It's nice you can give her the benefit of the doubt but she often misspells even the most basic words and doesn't try to correct herself. And I don't think she'll be able to borrow anyone's badge... it seems security is tight from what I hear....it'd have to have her name on it for entry. So if she didn't bother buying her badge in advance... well.. sucks to be her.
... I have so many things I want to say.. but I'll point out the obvious... she's a "real gamer girl nerd" but doesn't know it's Comic Con, not Comi Con??? At first I was thinking typo but she keeps spelling it that way.

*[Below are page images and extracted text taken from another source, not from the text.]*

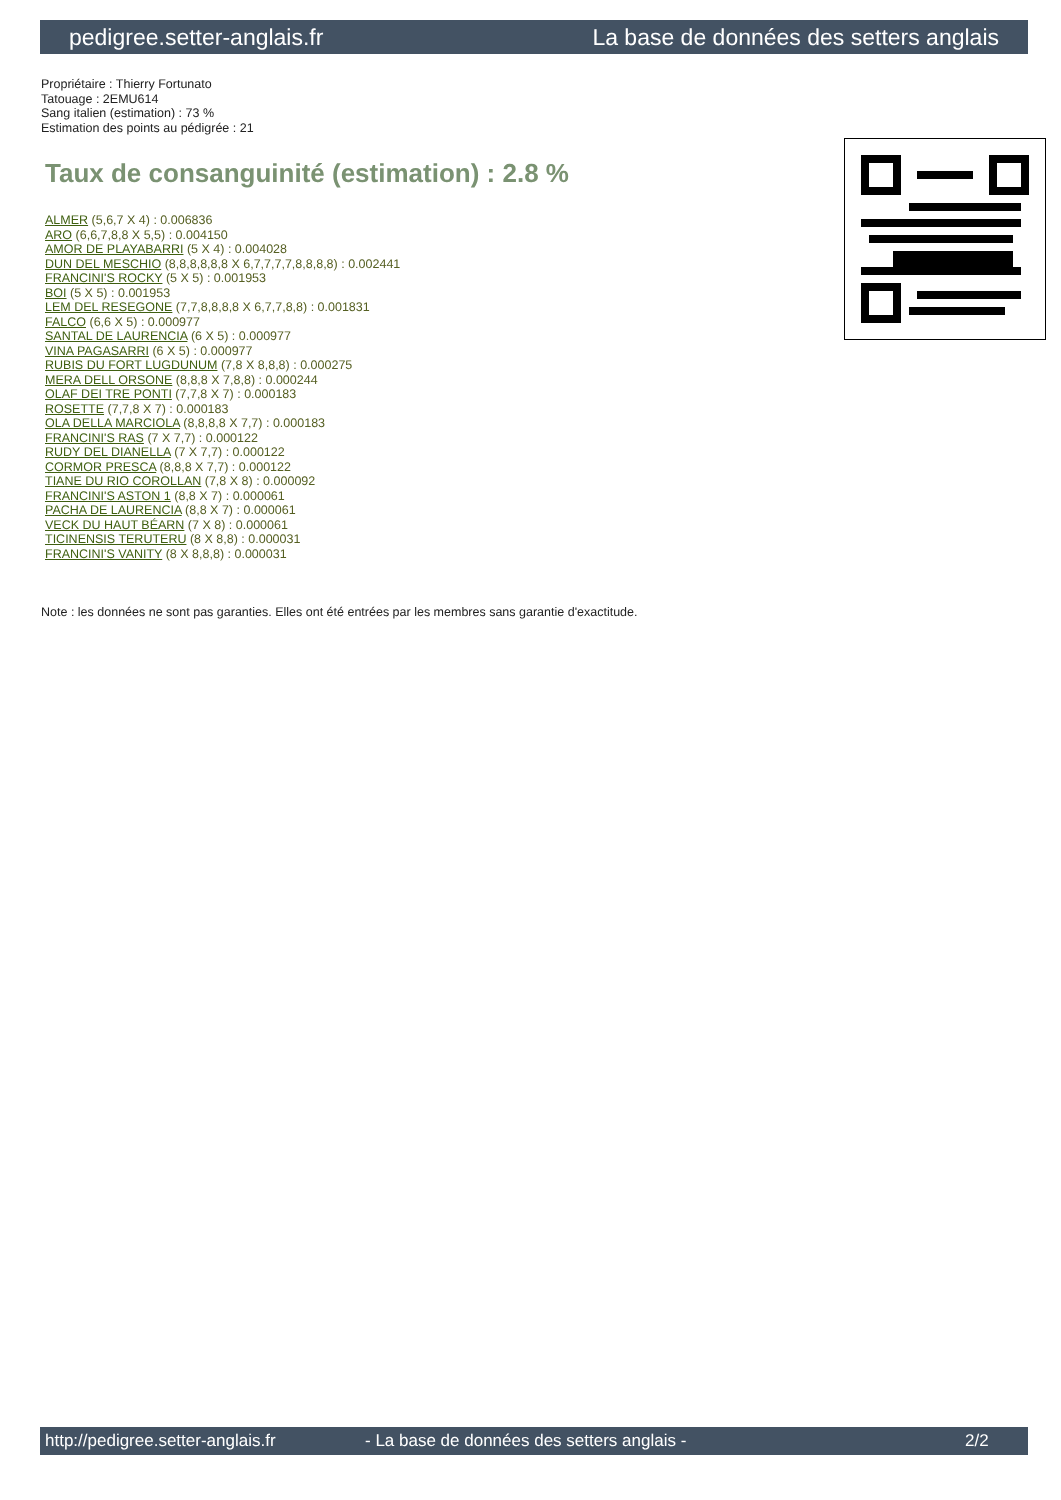pedigree.setter-anglais.fr La base de données des setters anglais
Propriétaire : Thierry Fortunato
Tatouage : 2EMU614
Sang italien (estimation) : 73 %
Estimation des points au pédigrée : 21
Taux de consanguinité (estimation) : 2.8 %
ALMER (5,6,7 X 4) : 0.006836
ARO (6,6,7,8,8 X 5,5) : 0.004150
AMOR DE PLAYABARRI (5 X 4) : 0.004028
DUN DEL MESCHIO (8,8,8,8,8,8 X 6,7,7,7,7,8,8,8,8) : 0.002441
FRANCINI'S ROCKY (5 X 5) : 0.001953
BOI (5 X 5) : 0.001953
LEM DEL RESEGONE (7,7,8,8,8,8 X 6,7,7,8,8) : 0.001831
FALCO (6,6 X 5) : 0.000977
SANTAL DE LAURENCIA (6 X 5) : 0.000977
VINA PAGASARRI (6 X 5) : 0.000977
RUBIS DU FORT LUGDUNUM (7,8 X 8,8,8) : 0.000275
MERA DELL ORSONE (8,8,8 X 7,8,8) : 0.000244
OLAF DEI TRE PONTI (7,7,8 X 7) : 0.000183
ROSETTE (7,7,8 X 7) : 0.000183
OLA DELLA MARCIOLA (8,8,8,8 X 7,7) : 0.000183
FRANCINI'S RAS (7 X 7,7) : 0.000122
RUDY DEL DIANELLA (7 X 7,7) : 0.000122
CORMOR PRESCA (8,8,8 X 7,7) : 0.000122
TIANE DU RIO COROLLAN (7,8 X 8) : 0.000092
FRANCINI'S ASTON 1 (8,8 X 7) : 0.000061
PACHA DE LAURENCIA (8,8 X 7) : 0.000061
VECK DU HAUT BÉARN (7 X 8) : 0.000061
TICINENSIS TERUTERU (8 X 8,8) : 0.000031
FRANCINI'S VANITY (8 X 8,8,8) : 0.000031
Note : les données ne sont pas garanties. Elles ont été entrées par les membres sans garantie d'exactitude.
http://pedigree.setter-anglais.fr - La base de données des setters anglais - 2/2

Secondly... this freeloading heiffer won't even buy her own pass but expects someone to lend her theirs and she won't even monetarily compensate?? With all her sponsorships, splitting the cost of living with a roommate, youtube revenue PLUS Patreon... you mean to cheapen out on not getting your own damn badge?! ..... I'm going to hush now before I go off.
O__O .... I watched it the whole way through *sadly* the first time and now I can hear it. ...Damn. lol.I wonder if it was directed at her, if it was.. yikes. However that confirmed... why be concerned over the opinion of one person? A person you don't know? If that broke her heart...is she really ready to handle criticism on twitch? Her whiteknights will only be able to do so much.
The controllers I don't mind...but her review was garbage. You're a "gamer girl" but don't know what a d-pad is? Her word description was repetitive with her using "satisfying" almost every 10 seconds ....and her last sentence at the end thinking people call her a fake gamer girl for liking pastel/ "KAHWHYEE" things humored me. Nobody thinks you're a fake gamer girl for liking pastels... a lot of people think you're a fake gamer girl for everything else.